About this exercise:
Without any pictures, print exactly the lines that run from the start of the data through the line containing "inkomstgrundad ålderspension, från".

Dataset:
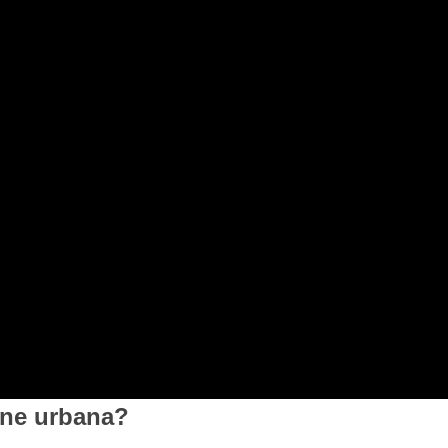
one urbana?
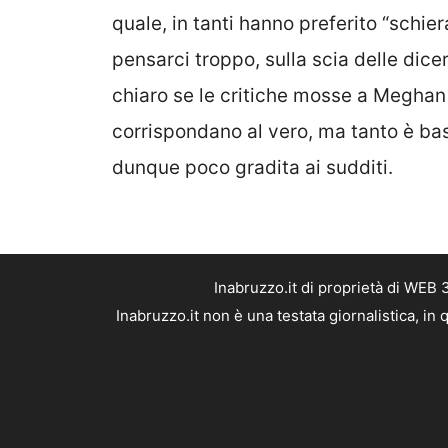
quale, in tanti hanno preferito “schie
pensarci troppo, sulla scia delle dicer
chiaro se le critiche mosse a Meghan 
corrispondano al vero, ma tanto è bas
dunque poco gradita ai sudditi.
Inabruzzo.it di proprietà di WEB
Inabruzzo.it non è una testata giornalistica, i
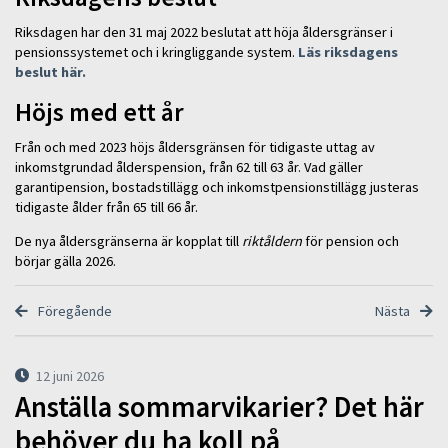
Riksdagen har den 31 maj 2022 beslutat att höja åldersgränser i
pensionssystemet och i kringliggande system.
Läs riksdagens
beslut här.
Höjs med ett år
Från och med 2023 höjs åldersgränsen för tidigaste uttag av
inkomstgrundad ålderspension, från 62 till 63 år. Vad gäller
garantipension, bostadstillägg och inkomstpensionstillägg justeras
tidigaste ålder från 65 till 66 år.
De nya åldersgränserna är kopplat till
riktåldern
för pension och
börjar gälla 2026.
Föregående
Nästa
12 juni 2026
Anställa sommarvikarier? Det här
behöver du ha koll på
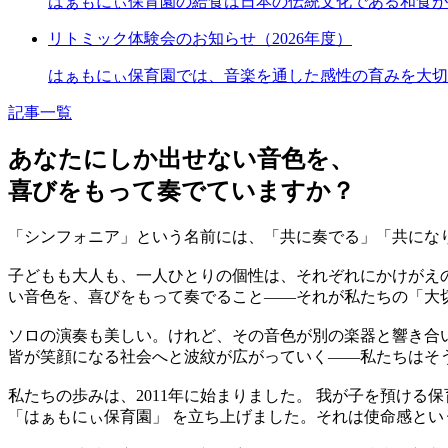
はぁもにぃ保育園の給食は日本の伝統文化である和食が
リトミック体験会のお知らせ（2026年度）
はぁもにぃ保育園では、音楽を通した感性の育みを大切
記事一覧
あなたにしか出せない音色を、
喜びをもって奏でていますか？
「シンフォニア」という名前には、「共に奏でる」「共にな
子どもも大人も、一人ひとりの個性は、それぞれにかけがえ
い音色を、喜びをもって奏でること——それが私たちの「大
ソロの演奏も美しい。けれど、その音色が別の楽器と響き合
皆が笑顔になる社会へと波紋が広がっていく——私たちはそ
私たちの歩みは、2011年に始まりました。 我が子を預け
「はぁもにぃ保育園」 を立ち上げました。それは使命感と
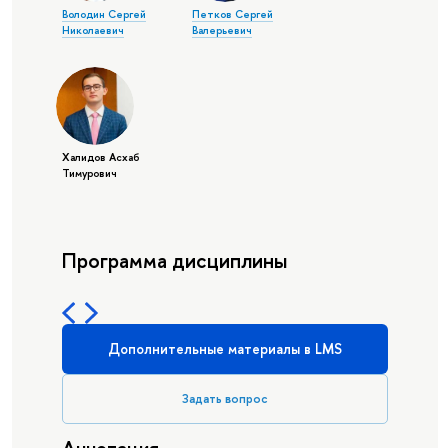
Володин Сергей
Петков Сергей
Николаевич
Валерьевич
Халидов Асхаб
Тимурович
Программа дисциплины
Дополнительные материалы в LMS
Задать вопрос
Аннотация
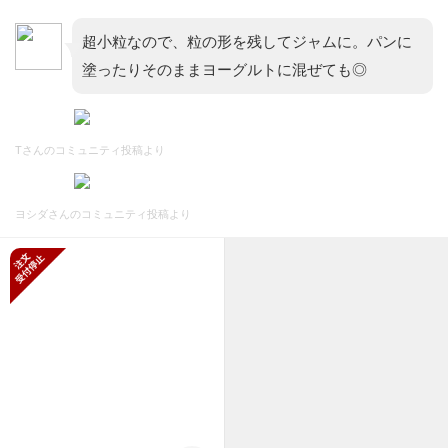
超小粒なので、粒の形を残してジャムに。パンに
塗ったりそのままヨーグルトに混ぜても◎
Tさんのコミュニティ投稿より
ヨシダさんのコミュニティ投稿より
新規受付停止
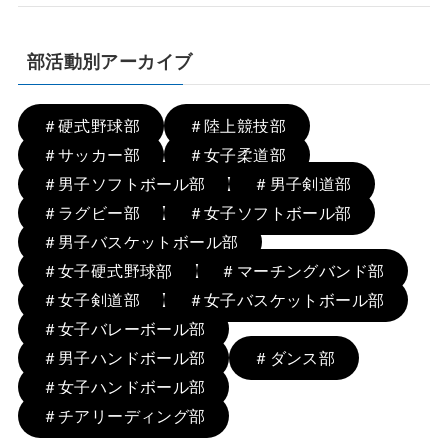
部活動別アーカイブ
＃硬式野球部
＃陸上競技部
＃サッカー部
＃女子柔道部
＃男子ソフトボール部
＃男子剣道部
＃ラグビー部
＃女子ソフトボール部
＃男子バスケットボール部
＃女子硬式野球部
＃マーチングバンド部
＃女子剣道部
＃女子バスケットボール部
＃女子バレーボール部
＃男子ハンドボール部
＃ダンス部
＃女子ハンドボール部
＃チアリーディング部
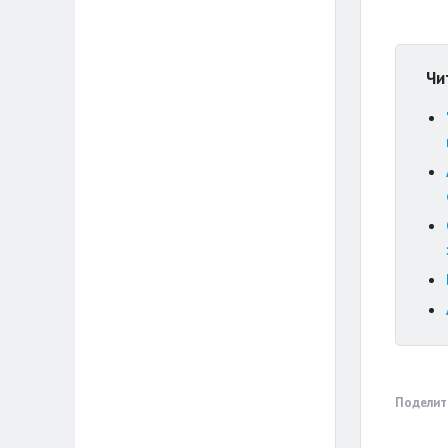
Чи
Поделит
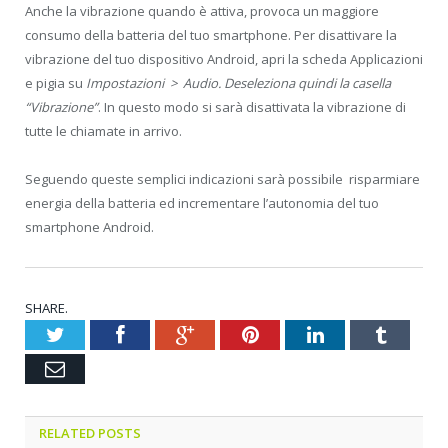
Anche la vibrazione quando è attiva, provoca un maggiore
consumo della batteria del tuo smartphone. Per disattivare la
vibrazione del tuo dispositivo Android, apri la scheda Applicazioni
e pigia su
Impostazioni > Audio. Deseleziona quindi la casella
“Vibrazione”
. In questo modo si sarà disattivata la vibrazione di
tutte le chiamate in arrivo.
Seguendo queste semplici indicazioni sarà possibile risparmiare
energia della batteria ed incrementare l’autonomia del tuo
smartphone Android.
SHARE.
Twitter
Facebook
Google+
Pinterest
LinkedIn
Tumblr
Email
RELATED POSTS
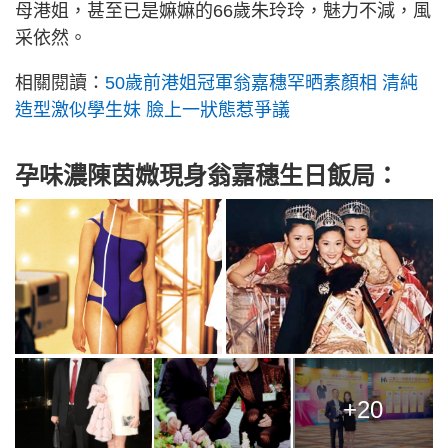
母港姐，甚至已是嫲嫲的66歲朱玲玲，魅力不減，風
采依然。
相關閱讀：
50歲前港姐冠軍翁嘉穗罕晒素顏相 清純
造型激似學生妹 臉上一狀態惹爭議
孕味濃陳茵媺現身翁嘉穗生日飯局：
+20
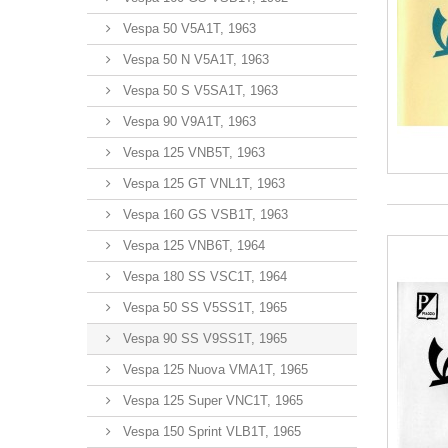
Vespa 50 V5A1T, 1963
Vespa 50 N V5A1T, 1963
Vespa 50 S V5SA1T, 1963
Vespa 90 V9A1T, 1963
Vespa 125 VNB5T, 1963
Vespa 125 GT VNL1T, 1963
Vespa 160 GS VSB1T, 1963
Vespa 125 VNB6T, 1964
Vespa 180 SS VSC1T, 1964
Vespa 50 SS V5SS1T, 1965
Vespa 90 SS V9SS1T, 1965
Vespa 125 Nuova VMA1T, 1965
Vespa 125 Super VNC1T, 1965
Vespa 150 Sprint VLB1T, 1965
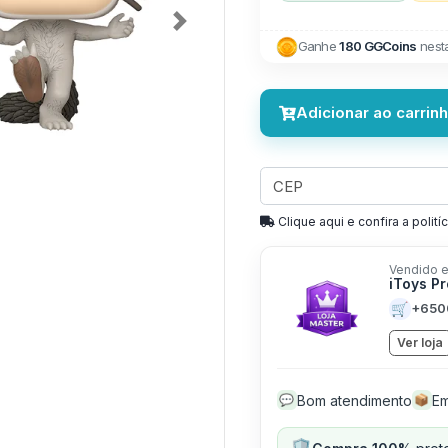
Next
Ganhe
180 GGCoins
nest
Adicionar ao carrin
Clique aqui e confira a politíc
Vendido e
iToys P
🛒
+650
Ver loja
Bom atendimento
Em
💬
📦
🛡️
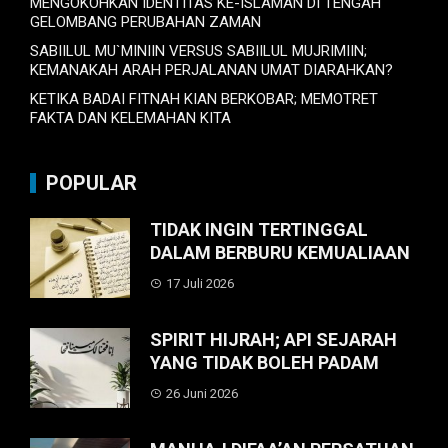
MENGOKOHKAN IDENTITAS KE-ISLAMAN DI TENGAH
GELOMBANG PERUBAHAN ZAMAN
SABIILUL MU`MINIIN VERSUS SABIILUL MUJRIMIIN;
KEMANAKAH ARAH PERJALANAN UMAT DIARAHKAN?
KETIKA BADAI FITNAH KIAN BERKOBAR; MEMOTRET
FAKTA DAN KELEMAHAN KITA
POPULAR
TIDAK INGIN TERTINGGAL
DALAM BERBURU KEMUALIAAN
17 Juli 2026
SPIRIT HIJRAH; API SEJARAH
YANG TIDAK BOLEH PADAM
26 Juni 2026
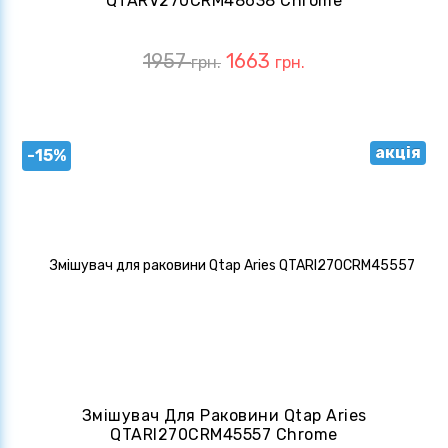
QTARV270CRM48638 Chrome
1957
1663
грн.
грн.
акція
-15%
Змішувач Для Раковини Qtap Aries
QTARI270CRM45557 Chrome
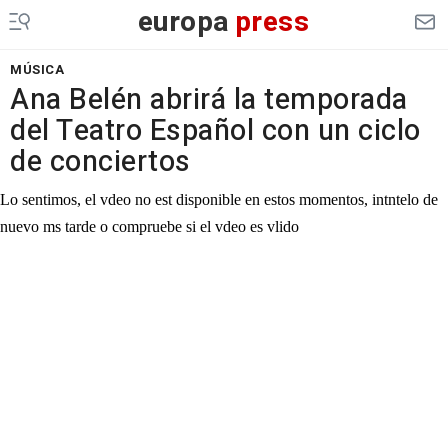
europa
press
MÚSICA
Ana Belén abrirá la temporada
del Teatro Español con un ciclo
de conciertos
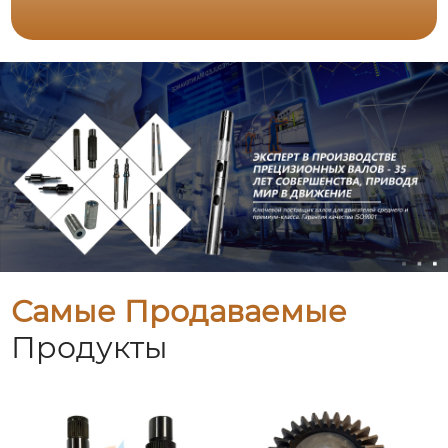
Самые Продаваемые
Продукты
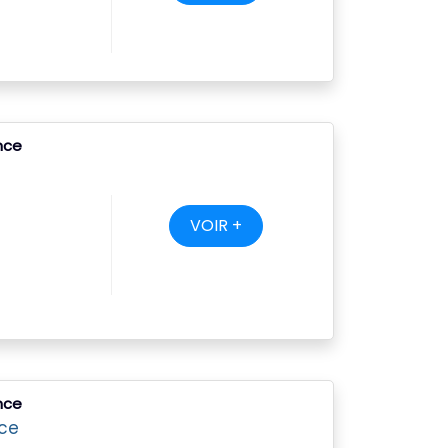
ance
VOIR +
ance
ace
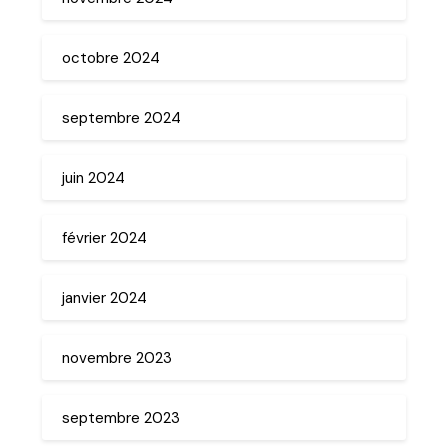
octobre 2024
septembre 2024
juin 2024
février 2024
janvier 2024
novembre 2023
septembre 2023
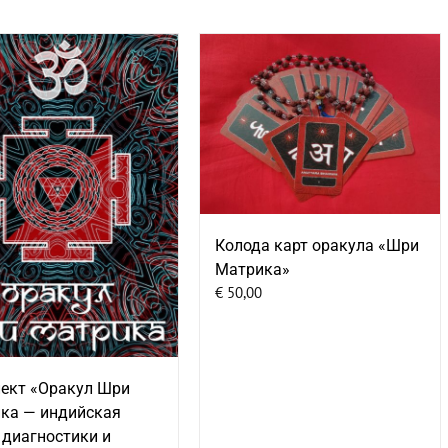
Колода карт оракула «Шри
Матрика»
€
50,00
ект «Оракул Шри
ка — индийская
 диагностики и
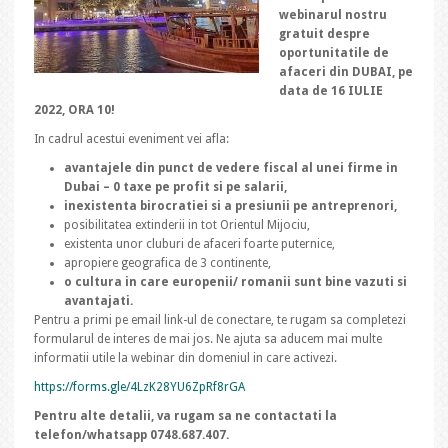
webinarul nostru
gratuit despre
oportunitatile de
afaceri din DUBAI, pe
data de 16 IULIE
2022, ORA 10!
In cadrul acestui eveniment vei afla:
avantajele din punct de vedere fiscal al unei firme in
Dubai – 0 taxe pe profit si pe salarii,
inexistenta birocratiei si a presiunii pe antreprenori,
posibilitatea extinderii in tot Orientul Mijociu,
existenta unor cluburi de afaceri foarte puternice,
apropiere geografica de 3 continente,
o cultura in care europenii/ romanii sunt bine vazuti si
avantajati.
Pentru a primi pe email link-ul de conectare, te rugam sa completezi
formularul de interes de mai jos. Ne ajuta sa aducem mai multe
informatii utile la webinar din domeniul in care activezi.
https://forms.gle/4LzK28YU6ZpRf8rGA
Pentru alte detalii, va rugam sa ne contactati la
telefon/whatsapp 0748.687.407.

Exercise response:
one urbana?
quale, in tanti hanno preferito “schie
pensarci troppo, sulla scia delle dicer
chiaro se le critiche mosse a Meghan 
corrispondano al vero, ma tanto è bas
dunque poco gradita ai sudditi.
Inabruzzo.it di proprietà di WEB
Inabruzzo.it non è una testata giornalistica, i
Riksdagen har den 31 maj 2022 beslutat att höja åldersgränser i
pensionssystemet och i kringliggande system.
Läs riksdagens
beslut här.
Höjs med ett år
Från och med 2023 höjs åldersgränsen för tidigaste uttag av
inkomstgrundad ålderspension, från 62 till 63 år. Vad gäller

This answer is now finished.